Does the sandbox make my tools safe, or just the code?¶
The containment stops the model's code from escaping the box; it does not, on its own, make your tools safe. That is exactly why the governed bridge matters: bridged calls invoke the real BaseTool with its hooks, so an approval gate on a mutating tool still fires. For untrusted or multi-tenant input, keep the tool set least-privilege, wrap mutating tools with approval, set max_tool_calls conservatively, and prefer the gVisor backend.

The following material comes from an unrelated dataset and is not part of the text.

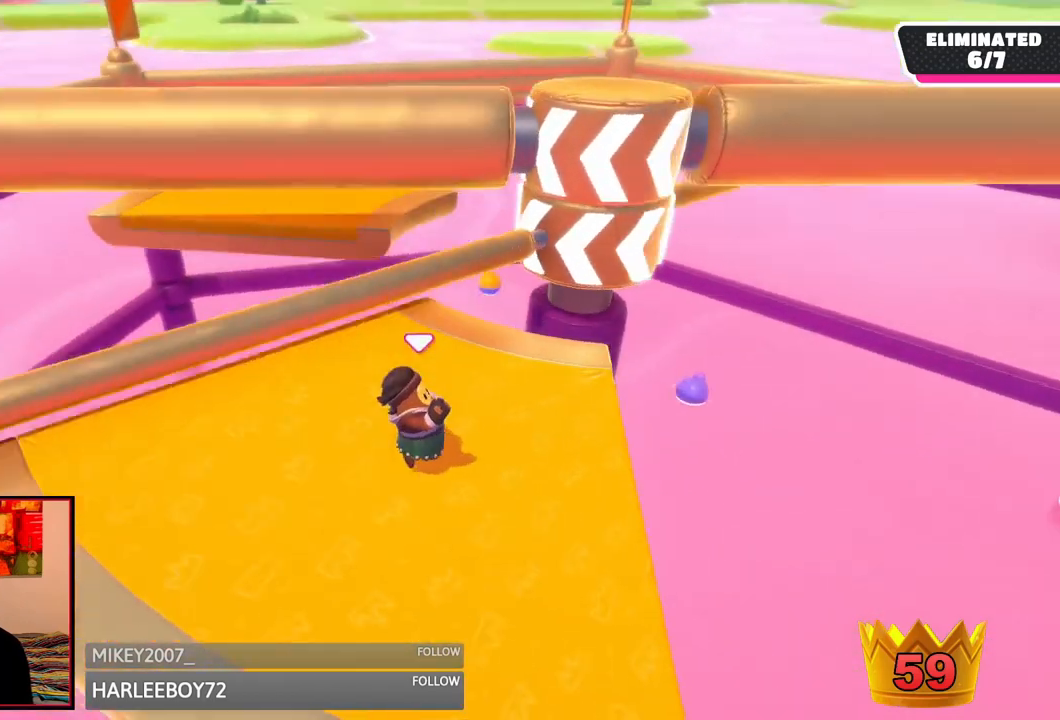
{"buttons": [], "left_stick": "up", "right_stick": "center", "events": [[167, "right_stick", "left"], [333, "right_stick", "center"]]}
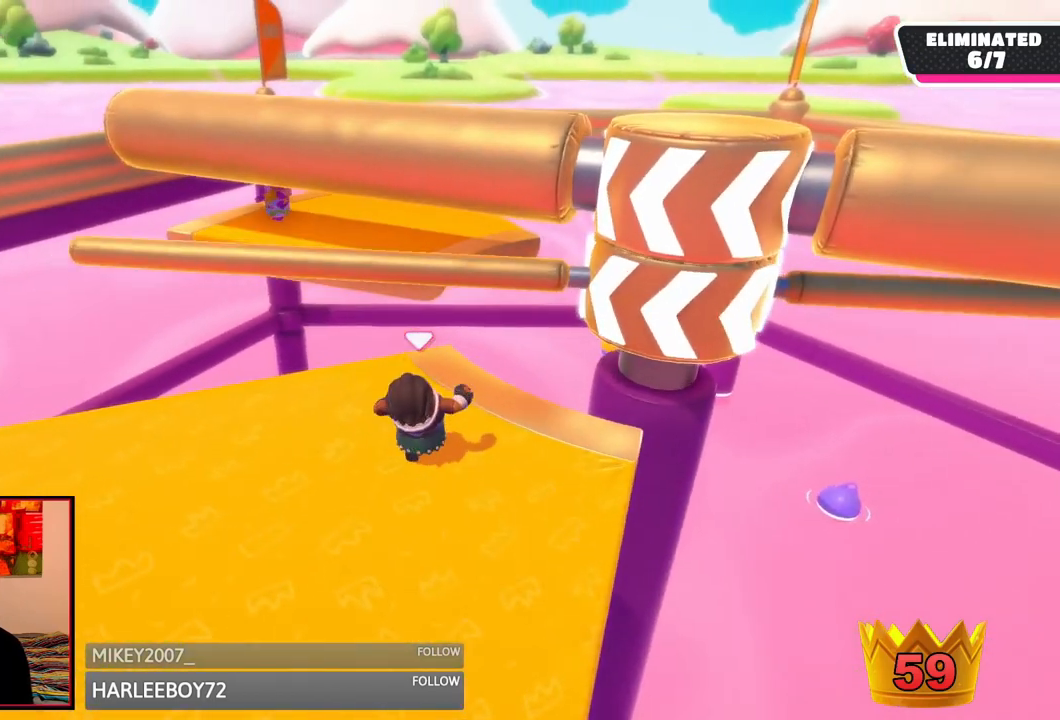
{"buttons": ["A"], "left_stick": "up", "right_stick": "center", "events": [[500, "A", "down"]]}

Do I have to configure the sandbox myself?¶
No. Selecting agent_pattern="code-action" (or sandbox=True) auto-enables the hardened profile — you only need Docker running. If a sandbox can't be initialized, build_agent raises a clear error instead of falling back to running the code unsandboxed. You override individual knobs by passing a sandbox={...} dict when you need gVisor, a different network mode, or tighter resource limits.
Next steps¶
Compare the three approaches against your own workload, then start with build_agent(agent_pattern="code-action") — the sandbox provisions itself and the tool bridge keeps every in-sandbox call governed, so there is nothing extra to stand up. Wire your own aggregation or reconciliation tools through the code-action guide, tune the containment layers in the sandbox reference, and if you're running self-modifying agents, review how agent-authored code is contained in the meta-tools reference.